[Opening Records supplied section]

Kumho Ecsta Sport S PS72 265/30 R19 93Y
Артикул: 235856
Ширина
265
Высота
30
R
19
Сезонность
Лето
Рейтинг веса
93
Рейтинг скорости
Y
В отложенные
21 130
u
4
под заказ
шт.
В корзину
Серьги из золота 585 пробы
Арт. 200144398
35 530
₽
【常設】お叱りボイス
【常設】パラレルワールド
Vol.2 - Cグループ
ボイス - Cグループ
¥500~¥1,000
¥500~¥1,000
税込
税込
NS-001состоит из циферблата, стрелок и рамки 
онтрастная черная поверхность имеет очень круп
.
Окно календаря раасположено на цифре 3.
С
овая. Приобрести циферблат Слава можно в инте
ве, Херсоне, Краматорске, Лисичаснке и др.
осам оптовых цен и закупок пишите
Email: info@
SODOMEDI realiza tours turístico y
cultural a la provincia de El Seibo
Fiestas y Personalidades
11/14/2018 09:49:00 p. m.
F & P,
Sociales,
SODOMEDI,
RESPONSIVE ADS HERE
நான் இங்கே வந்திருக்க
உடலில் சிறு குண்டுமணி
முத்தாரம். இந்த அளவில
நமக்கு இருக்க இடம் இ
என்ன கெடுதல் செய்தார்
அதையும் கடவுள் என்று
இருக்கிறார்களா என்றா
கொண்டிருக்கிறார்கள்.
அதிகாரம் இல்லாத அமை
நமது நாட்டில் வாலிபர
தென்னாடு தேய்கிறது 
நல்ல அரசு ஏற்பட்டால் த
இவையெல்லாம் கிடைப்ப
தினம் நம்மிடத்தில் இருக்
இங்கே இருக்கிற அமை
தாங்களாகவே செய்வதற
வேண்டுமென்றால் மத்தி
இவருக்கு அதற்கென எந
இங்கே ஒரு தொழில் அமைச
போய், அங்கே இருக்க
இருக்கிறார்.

[Closing Records supplied section]

◆ **Activity**: Reproduce every line of the listing above verbatim, preserving line order, characters, and punctuation.

◆ **Task solution**:
Kumho Ecsta Sport S PS72 265/30 R19 93Y
Артикул: 235856
Ширина
265
Высота
30
R
19
Сезонность
Лето
Рейтинг веса
93
Рейтинг скорости
Y
В отложенные
21 130
u
4
под заказ
шт.
В корзину
Серьги из золота 585 пробы
Арт. 200144398
35 530
₽
【常設】お叱りボイス
【常設】パラレルワールド
Vol.2 - Cグループ
ボイス - Cグループ
¥500~¥1,000
¥500~¥1,000
税込
税込
NS-001состоит из циферблата, стрелок и рамки 
онтрастная черная поверхность имеет очень круп
.
Окно календаря раасположено на цифре 3.
С
овая. Приобрести циферблат Слава можно в инте
ве, Херсоне, Краматорске, Лисичаснке и др.
осам оптовых цен и закупок пишите
Email: info@
SODOMEDI realiza tours turístico y
cultural a la provincia de El Seibo
Fiestas y Personalidades
11/14/2018 09:49:00 p. m.
F & P,
Sociales,
SODOMEDI,
RESPONSIVE ADS HERE
நான் இங்கே வந்திருக்க
உடலில் சிறு குண்டுமணி
முத்தாரம். இந்த அளவில
நமக்கு இருக்க இடம் இ
என்ன கெடுதல் செய்தார்
அதையும் கடவுள் என்று
இருக்கிறார்களா என்றா
கொண்டிருக்கிறார்கள்.
அதிகாரம் இல்லாத அமை
நமது நாட்டில் வாலிபர
தென்னாடு தேய்கிறது 
நல்ல அரசு ஏற்பட்டால் த
இவையெல்லாம் கிடைப்ப
தினம் நம்மிடத்தில் இருக்
இங்கே இருக்கிற அமை
தாங்களாகவே செய்வதற
வேண்டுமென்றால் மத்தி
இவருக்கு அதற்கென எந
இங்கே ஒரு தொழில் அமைச
போய், அங்கே இருக்க
இருக்கிறார்.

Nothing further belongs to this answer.